If the tube has been present for four or more weeks, a mature tract has probably formed between the stomach and the abdominal wall. This means that the stomach (at the site of the tube) has adhered to the internal abdominal wall and will remain adhered even if the tube is removed. This adherence seals the hole in the stomach, preventing gastric contents from leaking into the abdominal cavity. It also keeps the opening in the stomach in a fixed location so a new tube can be easily placed into the tract at the bedside. In this case, tube replacement should be done as soon as possible, since the opening in the stomach or small bowel can close within twenty-four hours of tube dislodgement.
Oftentimes a Foley catheter is used as a replacement tube in the emergency room (ER) when a standard replacement device is not available. The Foley tube can be used for feeding (or drainage) until a standard PEG replacement can be placed. X-ray confirmation of tube position is advised when a dislodged tube is replaced.
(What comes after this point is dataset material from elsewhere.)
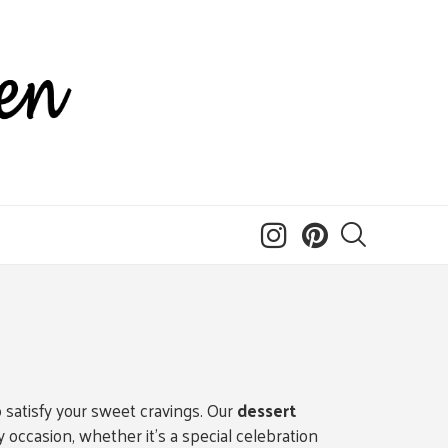
o satisfy your sweet cravings. Our
dessert
occasion, whether it’s a special celebration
I always make sure the patient has a replacement device at home so that if the tube comes out, he or she can bring the new device to my office or the ER for re-insertion. I also offer patients the option of learning how to replace the tube themselves, though many are apprehensive and prefer to come back to the office. I replace tubes with an internal balloon bumper every four months, because the integrity of the balloon decreases over time.
If a PEG tube has been in place for less than four weeks and the stomach has not adhered to the abdominal wall, the stomach will fall away from the wall when the tube is removed, leaving the hole in the stomach uncovered. The unsealed hole places the patient at risk for leakage into the abdominal cavity and associated infection. Further, a new tube cannot be safely passed back through the abdominal incision and into the stomach if the stomach hasn’t adhered to the wall. It could result in the tip of the tube sitting in the abdominal cavity rather than in the stomach. Instead, the patient should be hospitalized, started on antibiotics, and observed for infectious complications; a surgical intervention is sometimes required.
If a patient requires a long-term PEG or PEJ, he or she may be a candidate for a low-profile device (“gastrostomy button”) when it is time to replace the first tube. Unlike the standard G- or J-tube, the low-profile device rests flat on the skin surface. The user connects extension tubing to the low-profile device during feeds. The device consists of a short tube (1 to 5 cm) with an inflatable balloon or a “mushroom” bolster on one end (inside the stomach or intestine) and a capped feeding port on the other end.
Although the low-profile device is often more desirable, it is usually not placed as the initial tube in adults. Instead, a standard tube is placed. It is removed two to three months later (after the tract has matured) and replaced with a low-profile device. This approach is preferred because it is difficult to estimate the distance between the patient’s stomach and the outside of the abdominal wall. Having the standard tube in place first allows us to make this measurement and order the proper size low-profile tube. Proper fit is important because if the tube is too tight it can create an ulcer in the stomach and lead to tube dislodgement, and if the tube is too loose it can result in gastric contents leaking onto the skin surface.